Shortly after these experiments I was visited at our gallery/lab in Worcester by Dick Carter, the Chairman of EverColor, offering me the position of CEO. I am now sure what he knew about me or how. I was flattered and eventually accepted although I would be running a California company from Massachusetts and was not fond of flying.

EverColor was the brainchild of William Nordstrom, a vetern of the graphic arts industry. His idea was to adapt the Agfa-Proof process by purchasing from Agfa special pigments. The nature of the process was that it left a print with only pure pigment on a mylar base, the right foundation for a very long life print.

Dick Carter assembled a group of angel investors and began operations near Sacramento. At their best the prints were superb and all indications were that it was nearly impossible to fade them. The cyan, magenta and yellow pigments came from the automotive paint industry and were chosen for their brilliance of color and light stability rather than to match offset printing as in a conventional Agfa-Proof.

I visited their facility in California and was taken with the quality of their prints, too taken it turned out.

The short version of the story is that Agfa used a roller transport machine for processing.

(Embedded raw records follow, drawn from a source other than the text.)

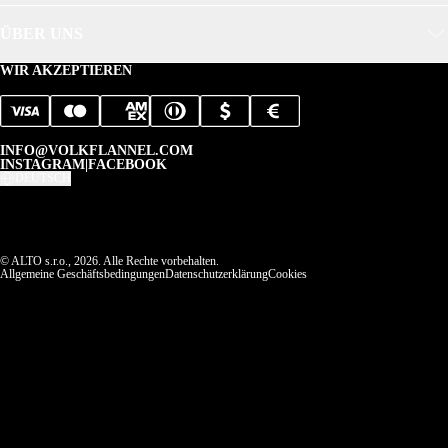
ÜBER UNS
WIR AKZEPTIEREN
INFO@VOLKFLANNEL.COM
INSTAGRAM
|
FACEBOOK
DEUTSCH
© ALTO s.r.o., 2026. Alle Rechte vorbehalten.
Allgemeine Geschäftsbedingungen
Datenschutzerklärung
Cookies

Roller transport is a risky process where the surface of the materials must not be affected at all by the processing. In the EverColor facility technicians were pulling sheets of material not fully processed because of potential defects if the materials completed the path through the machine. This led to the single worst engineering misjudgment of my life.

I was so taken with the quality of the prints that I asked if they would move EverColor to our facility in Worcester presuming that I could fix the process. However, I had not investigated it sufficiently before the move.

It took us a long time to realize that the roller transport defects which did not appear in busy images like mine, were easily seen in areas of clear sky and it was impossible to make the gears and rollers precisely enough to eliminate these defects. Agfa made a special processor for us with all stainless steel rollers and gears in place of the usual plastic, and air shipped it from Belgium to Worcester. It was about the size of two side-by-side refrigerators and did not perform any better than the other machines.

Nevertheless, we were prepared to move forward and tried to place an order for more yellow pigment when we were informed that it was no longer available and that Agfa had cancelled the Agfa-Proof process just as Kodak had cancelled dye transfer. The board of EverColor declared bankruptcy leaving a number of local vendors holding the bag.

Ink jet (gicl´e) continued to show promise. Dyes gave way to pigments and fading was suddely not such as big issues, However quality was, and perhaps even more so was color management.